Jim clenched his fists. “As soon as Cody—” A surge of emotion grabbed him by the throat. He squeezed his eyes shut and waited until he had control. When he did, he focused on Tanner. “As soon as Cody comes out of this thing, we’re having a meeting.” He looked down the line at Jack and then at Todd. “I’ll want you three to say a few words to the guys.”
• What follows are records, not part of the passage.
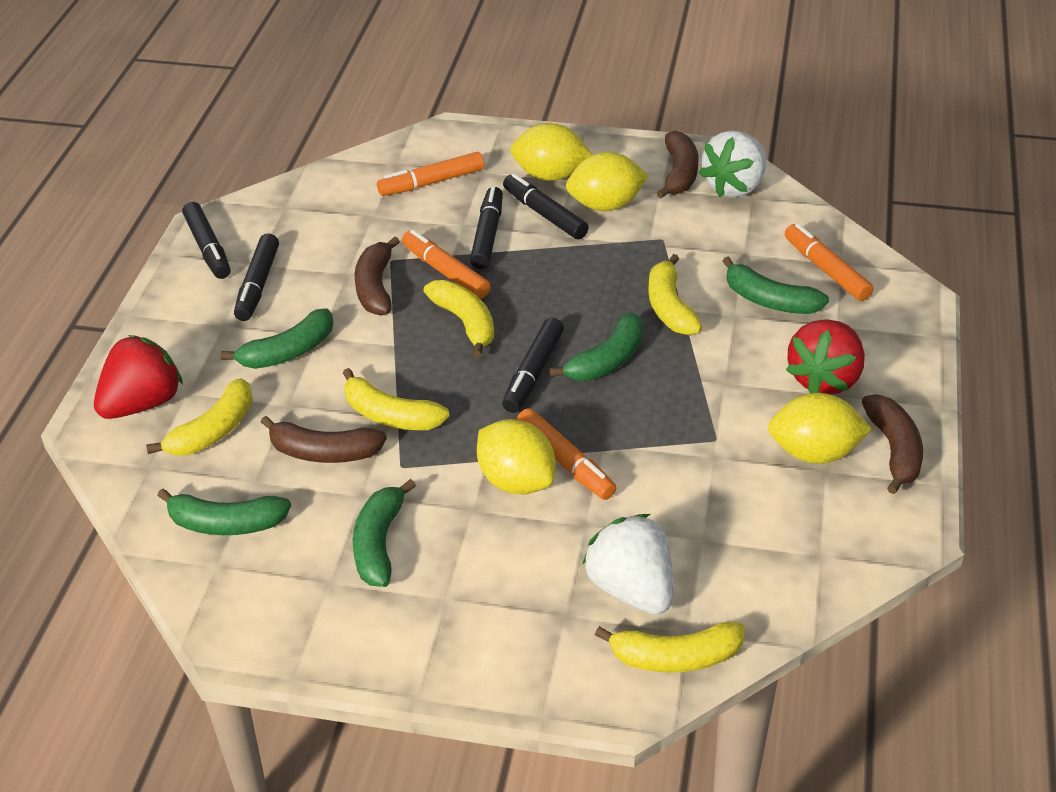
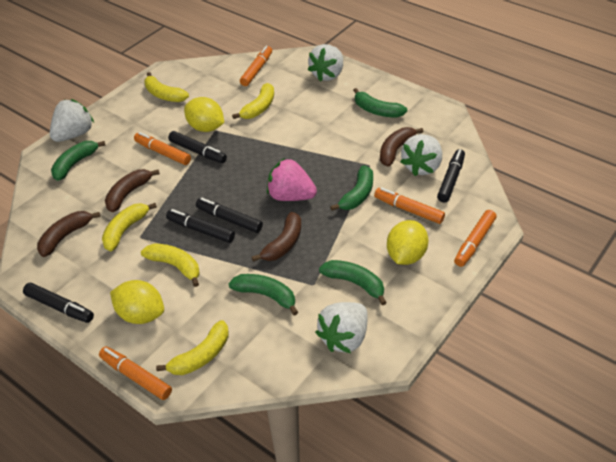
orange marker: [377,152,484,196] [402,230,491,299] [516,408,616,500] [785,223,874,301] = 4 -> [99,346,172,400] [134,132,191,165] [240,46,272,86] [374,187,445,224] [454,210,496,267] = 5
pink strawberry: none = 0 -> [267,158,317,201] = 1
red strawberry: [94,335,183,419] [786,319,865,394] = 2 -> none = 0
white strawberry: [582,514,673,615] [699,131,766,197] = 2 -> [50,99,94,142] [308,44,343,82] [315,302,368,353] [401,134,442,176] = 4
yellow lemon: [477,419,556,495] [510,123,592,181] [566,152,649,211] [768,393,872,464] = 4 -> [110,280,164,324] [184,97,224,132] [387,220,428,265] = 3

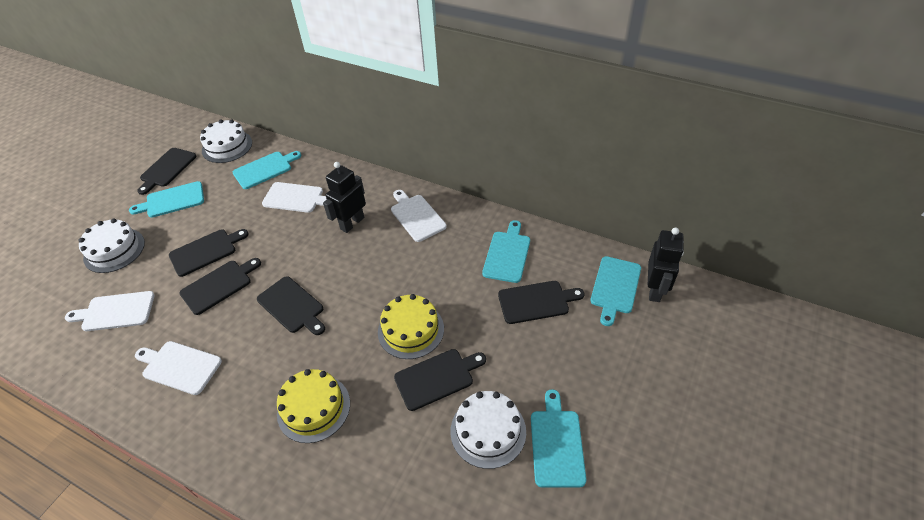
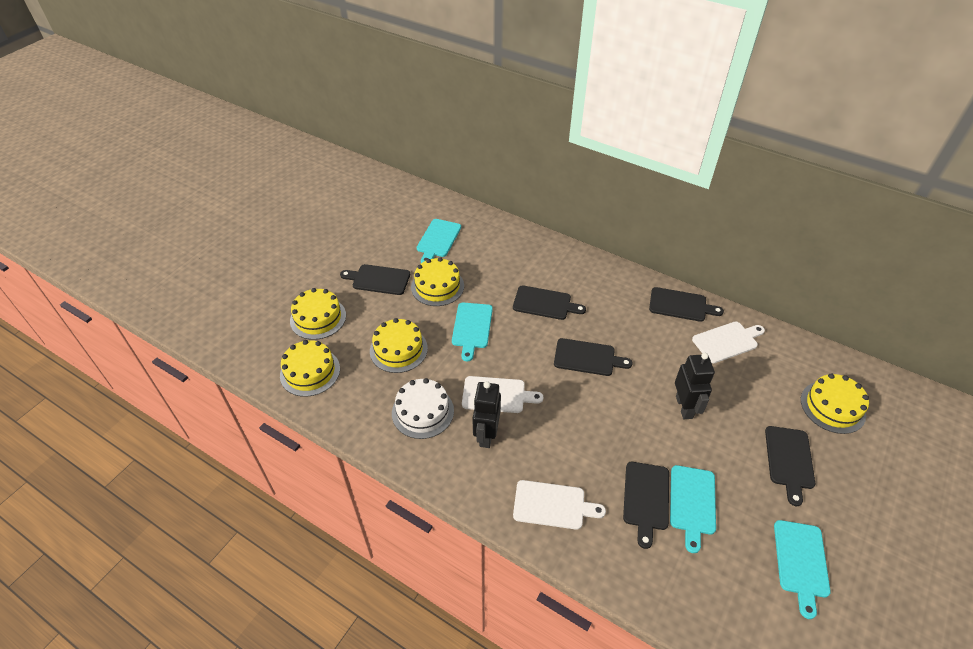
turquoise cutting board: [129,181,204,218] [233,151,301,189] [482,220,530,283] [531,389,586,488] [590,256,641,326] = 5 -> [417,219,461,263] [452,302,493,361] [670,465,716,553] [774,520,831,619] = 4
white cake: [79,218,145,273] [200,119,252,163] [450,391,526,469] = 3 -> [392,378,454,439] = 1
white cutting board: [65,291,155,331] [135,341,222,395] [262,182,327,213] [391,190,447,242] = 4 -> [462,376,543,413] [513,480,606,530] [692,322,765,363] = 3
yellow cake: [277,369,350,443] [378,294,444,359] = 2 -> [280,340,340,397] [290,288,346,340] [370,318,428,373] [411,257,464,306] [801,373,869,434] = 5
There was a round of “Yes, Coach” and “Definitely.”
Todd was the first one to stand. “Can we see Cody?”
“I’ll check.” Jim knew that Bailey didn’t want to run into the guys, but by now she and Jenny would be ready to take a break, maybe head down to the cafeteria for lunch. Jim rose and faced the captains. He wasn’t sure whether to yell at them or pray with them or wrap them up in a hug. He settled with putting his hand on the shoulders of Tanner and Jack. “You guys know where I stand, my faith, my convictions.” He heard the sincerity in his tone. “I won’t stand for drinking on my team. Not another day.”
The guys nodded.
Tanner gulped and squinted at him. “We’re sorry. Really, Coach. That’s why we came here.”
“I know.” Jim felt his shoulders relax a little, and he lowered his hands to his sides. “I respect you for that. Still, we’ve got a lot of work to do. All three of you have families that attend churches in town. Right now . . . Cody could use your prayers.” He excused himself and went down the hall.
Jenny and Bailey were standing next to Cody’s bed. They both looked up when Jim entered the room. He met Jenny’s eyes. “The guys want to come in.”
“Okay.” She didn’t ask any questions.